Vajpayee strongly defended the RSS ideology, calling it nationalistic, and asserted that the BJP was prepared to "fight the war of ideologies".
Addressing a function on the occasion of the 103rd birth anniversary of Bharatiya Jana Sangh founder Syama Prasad Mookerjee, Vajpayee and former deputy prime minister Lal Kishenchand Advani attacked Union Home Minister Shivraj Patil's remark that the governors were removed because they subscribed to a "different ideology".
"There is an effort to impose a poisonous ideology on the nation," Vajpayee said. "They [the UPA government] say only those following their ideology can become governors."
Questioning the critics of the RSS, he asked, "Have we done any damage? The statement of the home minister citing ideology as the reason for dismissing the governors is unfortunate and condemnable." If governors are to be removed for following RSS ideology, then "none of us" want to be appointed to the constitutional post, he said.
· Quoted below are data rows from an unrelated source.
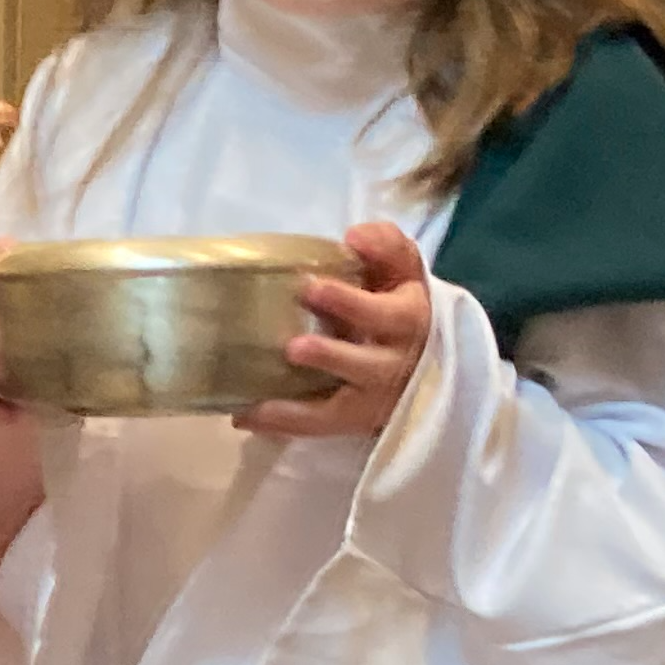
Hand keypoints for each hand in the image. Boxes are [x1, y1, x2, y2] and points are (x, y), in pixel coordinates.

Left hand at [238, 221, 434, 439]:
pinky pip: (314, 427)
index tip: (313, 287)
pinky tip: (243, 416)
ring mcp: (370, 399)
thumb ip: (384, 245)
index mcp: (406, 321)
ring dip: (297, 408)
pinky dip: (280, 425)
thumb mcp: (401, 268)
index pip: (384, 315)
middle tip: (293, 347)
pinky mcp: (349, 421)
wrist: (421, 354)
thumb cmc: (396, 300)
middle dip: (330, 356)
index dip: (350, 303)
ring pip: (337, 409)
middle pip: (365, 366)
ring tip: (258, 404)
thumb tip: (355, 237)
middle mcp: (392, 365)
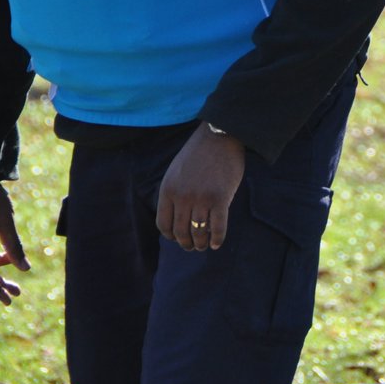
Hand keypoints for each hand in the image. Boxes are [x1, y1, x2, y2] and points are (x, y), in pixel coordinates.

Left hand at [156, 126, 245, 250]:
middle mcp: (182, 197)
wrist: (219, 136)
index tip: (177, 239)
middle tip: (192, 247)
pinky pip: (218, 226)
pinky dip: (218, 238)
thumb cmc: (199, 153)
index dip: (170, 236)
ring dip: (201, 243)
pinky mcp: (220, 198)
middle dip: (186, 243)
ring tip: (204, 246)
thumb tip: (178, 216)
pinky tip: (217, 243)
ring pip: (199, 232)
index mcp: (168, 190)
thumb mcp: (176, 171)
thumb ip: (174, 192)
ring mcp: (201, 198)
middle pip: (181, 231)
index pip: (163, 224)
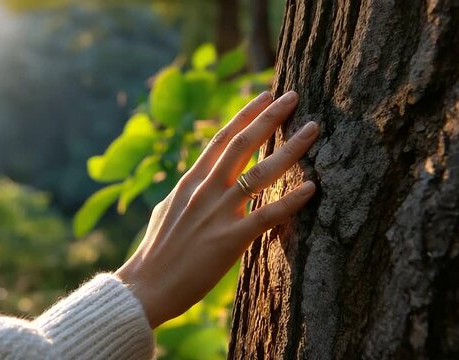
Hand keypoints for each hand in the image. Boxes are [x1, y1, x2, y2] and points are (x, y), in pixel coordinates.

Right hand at [115, 91, 318, 327]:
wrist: (145, 287)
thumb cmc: (155, 253)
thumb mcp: (167, 210)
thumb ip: (187, 192)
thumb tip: (197, 181)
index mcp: (189, 182)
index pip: (221, 139)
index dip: (245, 115)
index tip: (266, 96)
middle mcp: (205, 190)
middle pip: (242, 144)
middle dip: (269, 117)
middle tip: (293, 97)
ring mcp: (217, 213)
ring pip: (260, 172)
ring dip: (290, 149)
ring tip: (313, 130)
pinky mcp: (230, 240)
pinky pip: (267, 215)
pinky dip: (291, 200)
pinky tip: (312, 187)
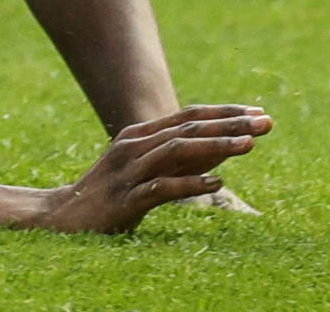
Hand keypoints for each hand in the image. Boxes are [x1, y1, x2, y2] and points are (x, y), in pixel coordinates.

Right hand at [34, 104, 271, 232]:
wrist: (61, 217)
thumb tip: (223, 152)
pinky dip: (190, 183)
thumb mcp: (145, 169)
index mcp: (141, 134)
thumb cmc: (110, 194)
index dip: (226, 112)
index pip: (191, 115)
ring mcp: (129, 171)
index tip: (259, 112)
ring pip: (178, 151)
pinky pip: (161, 189)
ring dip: (217, 146)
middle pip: (189, 127)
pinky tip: (216, 182)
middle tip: (267, 122)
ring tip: (249, 146)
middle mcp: (135, 145)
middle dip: (231, 124)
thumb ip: (178, 159)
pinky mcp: (124, 200)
Insisting that the "seeds for another partition are being sown", he said, "It is a challenge for us. But we have full faith in our ideology. It perfectly fits into the spirit of Constitution. It is in the interest of the nation."
Vajpayee said he could not understand the Congress' opposition to the RSS and asked the party to make its ideology clear. "It has always been the approach of Congress to consider its opponents as enemies and eliminate them," he claimed.
He pointed out that Mookerjee had been a minister in Jawaharlal Nehru's government and RSS cadres had participated in a 'jan parade' following the Chinese aggression in 1962, with Nehru hailing them as patriots. "Were they and their ideology different then," he asked.
Advani dubbed the sacking of governors an "outrageous assault on the Constitution" and said the mentality behind it was dangerous. "The court of law will decide if it violates the letter of the Constitution also," the leader of the opposition in the Lok Sabha said.
Referring to the telephone call made by Prime Minister Manmohan Singh to Vajpayee and Advani to seek their co-operation in ending the impasse in Parliament, Advani said, "Their talk about co-operation is only in words while in practice they are not working for co-operation but confrontation."
Without naming Patil, he said a minister called him up saying the government wanted the opposition's co-operation "and I said you don't want co-operation, but only talk about it. They [the Congress] don't have the attitude to accommodate others. Their attitude is to isolate the BJP."
Advani slammed Union Human Resources Development Minister Arjun Singh for not inviting the BJP to the official Minorities Convention in New Delhi last week, accusing him of deliberately sidelining them. He said the UPA government was adopting an "aggressive" attitude towards the BJP because of "differences in ideology. Even during the Sindhu Darshan festival held recently, all those from the BJP were deliberately kept out."
Advani recalled that his first official engagement after becoming home minister for the first time in 1998 was to visit Kerala to attend the funeral of veteran Communist leader E M S Namboodiripad. "Patriotism is much above ideology," he said.
BJP president M Venkaiah Naidu charged the UPA government with setting wrong precedents. "Do they want to practise the politics of untouchability?" he asked. "Is there no place for dissent or differences of opinion in a democracy?" Naidu, who is also president of the Mookerjee Smriti Nyas, said a research unit would be set up in the body in the leader's memory.